Service Configuration for Index and search

Index Service

  1. Go to ECS → Clusters

  2. Click Create → Create Service

  3. Select:

    • Launch type: FARGATE
    • Task Definition: Choose latest revision (Index)
    • Service name: index-service
    • Desired tasks: 1



Networking

  • Select VPC and Subnets
  • Create or select Security Group
  • Inbound Rule:
    • 8443 → from SG-ALB
  • Load Balancer Settings
  • Load Balancer Type: Application Load Balancer
  • Listener port : 8443
  • Protocol: HTTPS
  • Attach to Target Group:
    • tg-index (port 8443)
  • Health Check Path: /


Click Create Service.

Create the Search service in the same way as the Index service.

Search Service

  1. Go to ECS → Clusters
  2. Click Create → Create Service
  3. Select:
  • Launch type: FARGATE
  • Task Definition: Choose latest revision (Search)
  • Service name: search-service
  • Desired tasks: 1 (or more)

Networking

  • Select VPC and Subnets
  • Create or select Security Group
  • Inbound Rule:
    • 8443 → from SG-ALB

Load Balancer Settings

  • Load Balancer Type: Application Load Balancer
  • Listener port: 8443
  • Protocol: HTTPS
  • Attach to Target Group:
    • tg-search (port 8443)
  • Health Check Path: /

Click Create Service.

Service Configuration for ollama

  1. Go to ECS → Clusters
  2. Click Create → Create Service.
  3. Select:
    • Launch type: Managed Instance
    • Task Definition: Choose latest revision
    • Service name: Enter service name
    • Desired tasks: 1
    • Compute options: Capacity provider strategy


Networking

  • Select VPC and Subnets
  • Assign or create Security Group
  • Inbound rules: 11434 → from SG-Index and SG-Search

Load Balancer Settings for Ollama

  • Load Balancer Type: ALB
  • Listener Configuration:
    • Port: 11434
    • Protocol: TCP

Create Target Group

  • Select Create new target group
  • Configure the following:
    • Protocol: TCP
    • Port: 11434

Click Create Service.

Accessing the Application
After the tasks start running:

  1. Go to ECS → Cluster → Services.
  2. Select the Index or Search service.
  3. Open the Tasks tab and ensure the task is running.

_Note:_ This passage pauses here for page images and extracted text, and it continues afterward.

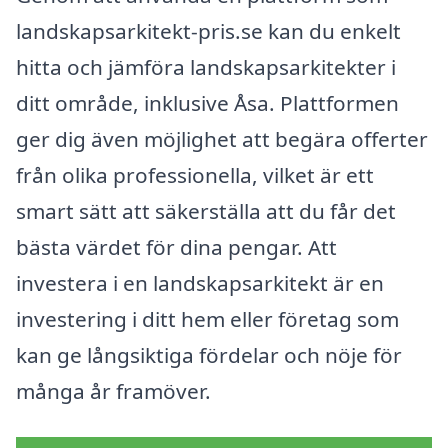
landskapsarkitekt-pris.se kan du enkelt
hitta och jämföra landskapsarkitekter i
ditt område, inklusive Åsa. Plattformen
ger dig även möjlighet att begära offerter
från olika professionella, vilket är ett
smart sätt att säkerställa att du får det
bästa värdet för dina pengar. Att
investera i en landskapsarkitekt är en
investering i ditt hem eller företag som
kan ge långsiktiga fördelar och nöje för
många år framöver.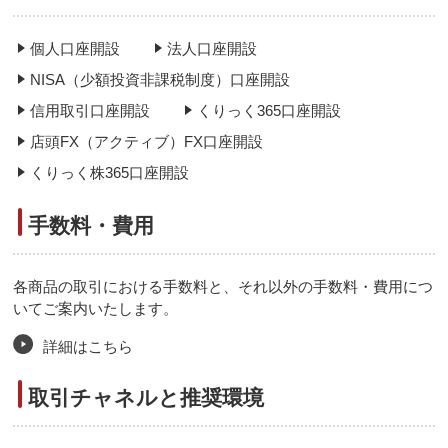
個人口座開設
法人口座開設
NISA（少額投資非課税制度）口座開設
信用取引口座開設
くりっく365口座開設
店頭FX（アクティブ）FX口座開設
くりっく株365口座開設
手数料・費用
各商品の取引における手数料と、それ以外の手数料・費用につ
いてご案内いたします。
詳細はこちら
取引チャネルと推奨環境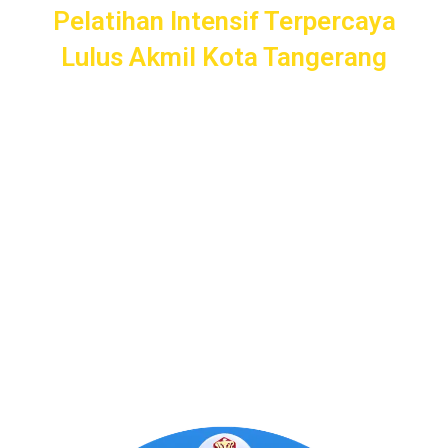
Pelatihan Intensif Terpercaya
Lulus Akmil Kota Tangerang
Pelatihan Intensif
Taruna
bergaransi uang kembali dengan
layanan terbaik dan terlengkap di Kota Tangerang mulai
dari pendampingan pendaftaran/administrasi, seleksi
kemampuan dasar, kemampuan bidang, tes psikologi,
kesamaptaan dan wawancara.
Bimbel Akademi Taruna siap menjadi
#SahabatTaruna
untuk mendampingimu
SAMPAI LULUS
.
Program Bergaransi Uang
Kembali 100%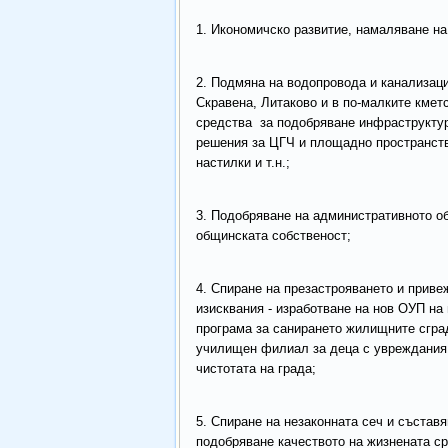
1. Икономичско развитие, намаляване на
2. Подмяна на водопровода и канализаци
Скравена, Литаково и в по-малките кме
средства за подобряване инфраструктур
решения за ЦГЧ и площадно пространств
настилки и т.н.;
3. Подобряване на административното о
общинската собственост;
4. Спиране на презастрояването и приве
изисквания - изработване на нов ОУП на
програма за санирането жилищните сград
училищен филиал за деца с увреждания 
чистотата на града;
5. Спиране на незаконната сеч и съставя
подобряване качеството на жизнената сре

Access the Searchblox console :

Use the Index Application Load Balancer DNS name: https://:8443/console

Use the AWS CloudFormation template below to launch and configure this ECS service.

AWS CloudFormation template


🚧

Important:

  • If you are not able to access the SearchBlox Console, check the security group.